*** Opening of EXERCISE INPUT ***

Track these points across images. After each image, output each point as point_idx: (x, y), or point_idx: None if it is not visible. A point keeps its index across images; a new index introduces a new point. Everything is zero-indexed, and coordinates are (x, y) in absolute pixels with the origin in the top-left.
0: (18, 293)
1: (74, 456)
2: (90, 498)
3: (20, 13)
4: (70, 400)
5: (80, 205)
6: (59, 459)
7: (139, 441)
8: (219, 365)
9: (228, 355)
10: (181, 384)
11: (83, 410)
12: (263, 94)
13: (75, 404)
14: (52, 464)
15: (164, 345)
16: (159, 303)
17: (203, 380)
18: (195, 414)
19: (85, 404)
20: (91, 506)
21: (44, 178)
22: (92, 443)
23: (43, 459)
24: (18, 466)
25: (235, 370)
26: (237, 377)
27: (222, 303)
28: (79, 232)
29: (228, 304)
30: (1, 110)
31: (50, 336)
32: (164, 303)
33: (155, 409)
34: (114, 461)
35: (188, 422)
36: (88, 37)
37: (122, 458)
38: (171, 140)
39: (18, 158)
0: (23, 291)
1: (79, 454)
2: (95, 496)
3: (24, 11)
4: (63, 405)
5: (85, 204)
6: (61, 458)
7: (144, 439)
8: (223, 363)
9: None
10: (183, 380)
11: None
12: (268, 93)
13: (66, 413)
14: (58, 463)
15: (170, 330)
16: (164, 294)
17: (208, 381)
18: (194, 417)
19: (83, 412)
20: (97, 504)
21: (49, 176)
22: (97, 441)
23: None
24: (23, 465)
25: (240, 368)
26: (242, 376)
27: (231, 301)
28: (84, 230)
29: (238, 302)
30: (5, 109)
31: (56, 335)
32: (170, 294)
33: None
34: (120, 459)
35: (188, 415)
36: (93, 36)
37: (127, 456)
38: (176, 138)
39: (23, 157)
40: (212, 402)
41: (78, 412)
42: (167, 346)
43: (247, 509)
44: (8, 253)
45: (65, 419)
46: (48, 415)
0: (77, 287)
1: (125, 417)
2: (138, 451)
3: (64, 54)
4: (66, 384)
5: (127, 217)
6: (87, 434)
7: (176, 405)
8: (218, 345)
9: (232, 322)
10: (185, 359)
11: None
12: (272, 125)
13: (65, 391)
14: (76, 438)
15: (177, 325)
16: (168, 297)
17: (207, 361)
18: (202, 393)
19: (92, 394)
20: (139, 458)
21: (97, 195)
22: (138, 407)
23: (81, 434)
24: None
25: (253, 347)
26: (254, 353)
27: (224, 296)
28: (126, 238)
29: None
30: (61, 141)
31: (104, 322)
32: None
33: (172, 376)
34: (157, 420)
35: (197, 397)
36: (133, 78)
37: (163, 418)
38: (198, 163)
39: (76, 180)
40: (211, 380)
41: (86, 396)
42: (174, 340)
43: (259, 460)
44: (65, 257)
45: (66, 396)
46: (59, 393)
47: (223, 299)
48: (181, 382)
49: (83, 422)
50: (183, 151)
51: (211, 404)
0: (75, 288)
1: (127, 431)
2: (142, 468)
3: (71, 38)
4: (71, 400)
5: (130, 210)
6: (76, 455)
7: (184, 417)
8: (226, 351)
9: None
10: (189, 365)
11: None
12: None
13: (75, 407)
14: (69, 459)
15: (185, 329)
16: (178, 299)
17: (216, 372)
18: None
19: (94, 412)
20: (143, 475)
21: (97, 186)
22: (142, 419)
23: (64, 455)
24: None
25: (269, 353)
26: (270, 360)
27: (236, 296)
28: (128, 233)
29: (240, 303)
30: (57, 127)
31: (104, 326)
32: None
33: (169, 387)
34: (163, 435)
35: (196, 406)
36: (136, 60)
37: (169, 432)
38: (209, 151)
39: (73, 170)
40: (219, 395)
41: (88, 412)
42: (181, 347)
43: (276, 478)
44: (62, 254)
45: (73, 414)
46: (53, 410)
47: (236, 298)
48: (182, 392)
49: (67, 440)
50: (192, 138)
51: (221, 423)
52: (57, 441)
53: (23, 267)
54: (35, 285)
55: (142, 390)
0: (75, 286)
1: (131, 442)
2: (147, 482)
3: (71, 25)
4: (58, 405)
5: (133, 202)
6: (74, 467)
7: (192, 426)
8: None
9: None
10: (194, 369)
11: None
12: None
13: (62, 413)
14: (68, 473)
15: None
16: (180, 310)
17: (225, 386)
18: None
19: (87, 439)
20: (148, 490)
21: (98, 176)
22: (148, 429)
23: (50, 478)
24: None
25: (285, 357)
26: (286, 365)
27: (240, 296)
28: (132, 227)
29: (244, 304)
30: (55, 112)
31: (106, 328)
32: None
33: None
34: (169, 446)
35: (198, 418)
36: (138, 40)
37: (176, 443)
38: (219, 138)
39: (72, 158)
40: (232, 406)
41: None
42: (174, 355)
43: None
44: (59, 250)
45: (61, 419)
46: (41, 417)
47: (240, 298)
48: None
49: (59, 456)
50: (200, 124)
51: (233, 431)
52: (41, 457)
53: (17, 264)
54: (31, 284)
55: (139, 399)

*** Close of EXERCISE INPUT ***

**AIM OF THE TASK:**
Look above for the line holding "36: (88, 37)", then set down exactly that line and every line after it up to and including the line holding "44: (8, 253)", with nothing else.

**TASK RESULT:**
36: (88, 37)
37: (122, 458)
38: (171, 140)
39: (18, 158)
0: (23, 291)
1: (79, 454)
2: (95, 496)
3: (24, 11)
4: (63, 405)
5: (85, 204)
6: (61, 458)
7: (144, 439)
8: (223, 363)
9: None
10: (183, 380)
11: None
12: (268, 93)
13: (66, 413)
14: (58, 463)
15: (170, 330)
16: (164, 294)
17: (208, 381)
18: (194, 417)
19: (83, 412)
20: (97, 504)
21: (49, 176)
22: (97, 441)
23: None
24: (23, 465)
25: (240, 368)
26: (242, 376)
27: (231, 301)
28: (84, 230)
29: (238, 302)
30: (5, 109)
31: (56, 335)
32: (170, 294)
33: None
34: (120, 459)
35: (188, 415)
36: (93, 36)
37: (127, 456)
38: (176, 138)
39: (23, 157)
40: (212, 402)
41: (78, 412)
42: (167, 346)
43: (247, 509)
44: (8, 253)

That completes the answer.